Friday, February 6, 2009

It's more than an American recession Part II

So yesterday I mentioned that it was more than just America in this godawful mess- "b" at Moon over Alabama puts a little more meat to the bare bones of that assertion:

Kenya hit by drought, food prices and grain shortage

Field after field of maize across the marginal agricultural areas of Kenya stands blitzed by the tropical sun, unable to mature after the rains failed. For many, this is the third consecutive failed harvest.

Cancellations exceed orders at both Airbus and Boeing

Both Airbus and Boeing have dipped into negative net orders for the year to date, having suffered more cancellations than secured sales.

South Korean Exports Fall by Record, China Manufacturing Slumps

South Korea’s shipments fell 32.8 percent from a year earlier, the Ministry of Knowledge Economy said.

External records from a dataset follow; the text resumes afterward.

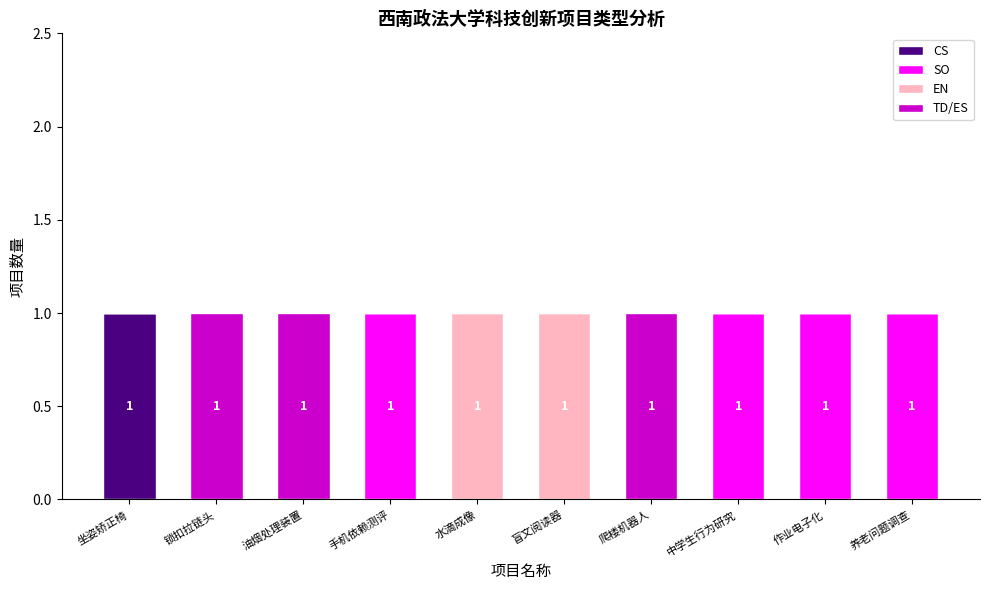

Count the number of categories in the chart.

10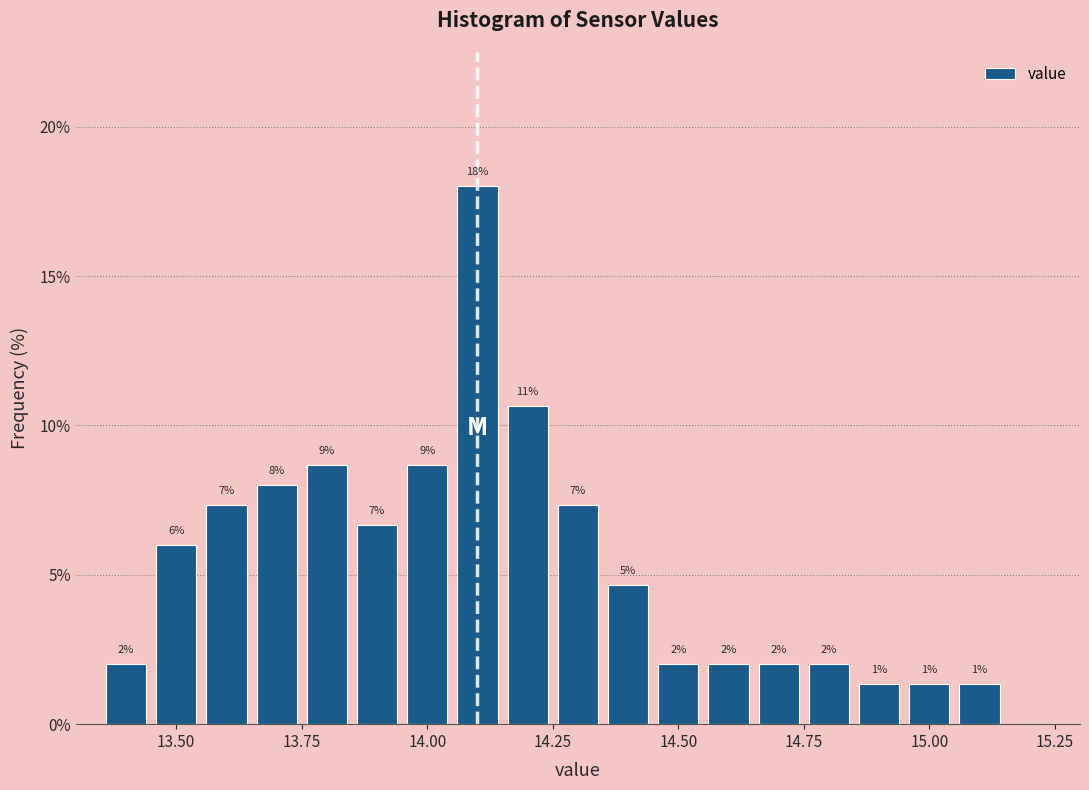

Around what value on the x-axis is the tallest bar? Give the approximate position of its centre, as read against the axis.

14.10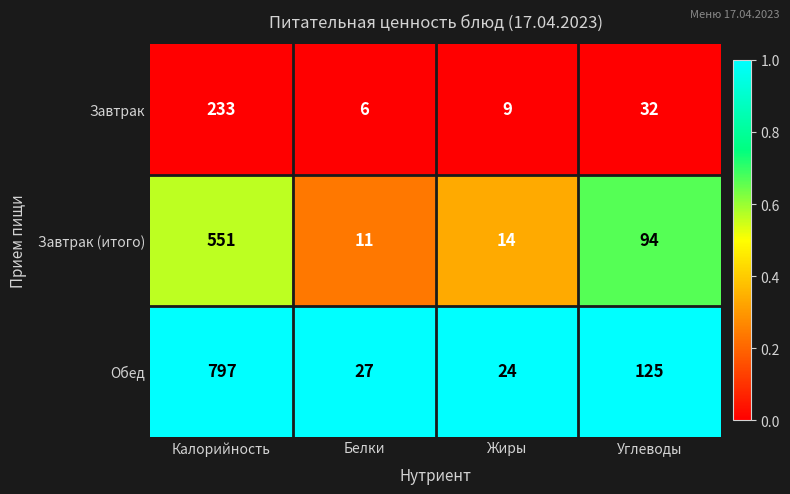

Rank the series at Белки from highest to lowest value.

Обед, Завтрак (итого), Завтрак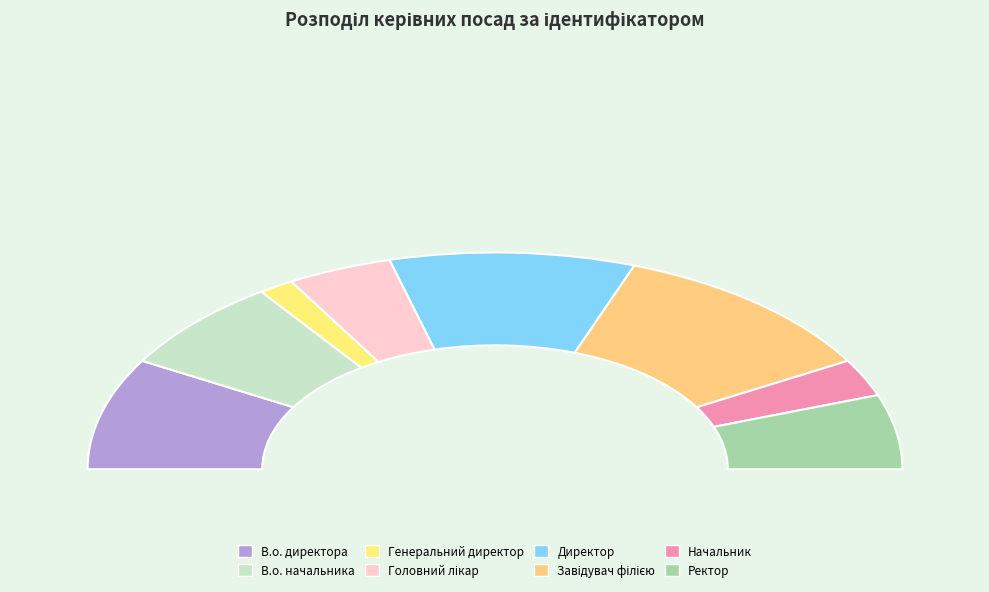

Is it true that Завідувач філією is 22% of the pie?

True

Manufacturing in China shrank for a sixth month, the CLSA China Purchasing Managers’ Index showed.

Japan output falls at record pace, unemployment rises

The government also said that production is expected to decrease 9.1% in January and 4.7% in February, according to its Survey of Production Forecast in Manufacturing.

If the projected cuts materialize, Japan's industrial output would have shrunk by one-third over the space of a year, according to calculations by J.P. Morgan. The contraction effectively knocks Japan's industrial economy back to roughly the size it was in the mid-to-late 1980s.

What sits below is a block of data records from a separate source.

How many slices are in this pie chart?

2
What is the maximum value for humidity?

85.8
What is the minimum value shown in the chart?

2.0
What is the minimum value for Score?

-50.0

German industrial orders fall sharply

Germany’s economic ministry reported orders fell by 6.9 per cent in December, extending a 5.3 per cent fall in November. It was the fourth consecutive monthly fall and much larger than expected. December’s industrial orders from within the eurozone were tumbled by more than 15 per cent.
Earlier, Spain had reported a record 19.6 per cent fall in industrial output in the year to December as businesses and households reeled from the collapse of the country’s housing bubble.

Payrolls plunge by 598,000, the most since 1974

Nonfarm payrolls fell by a seasonally adjusted 598,000 in January, on the heels of a revised loss of 577,000 in December, the [U.S.] government said.


I recommend reading it all; but I must warn you that you may never sleep again.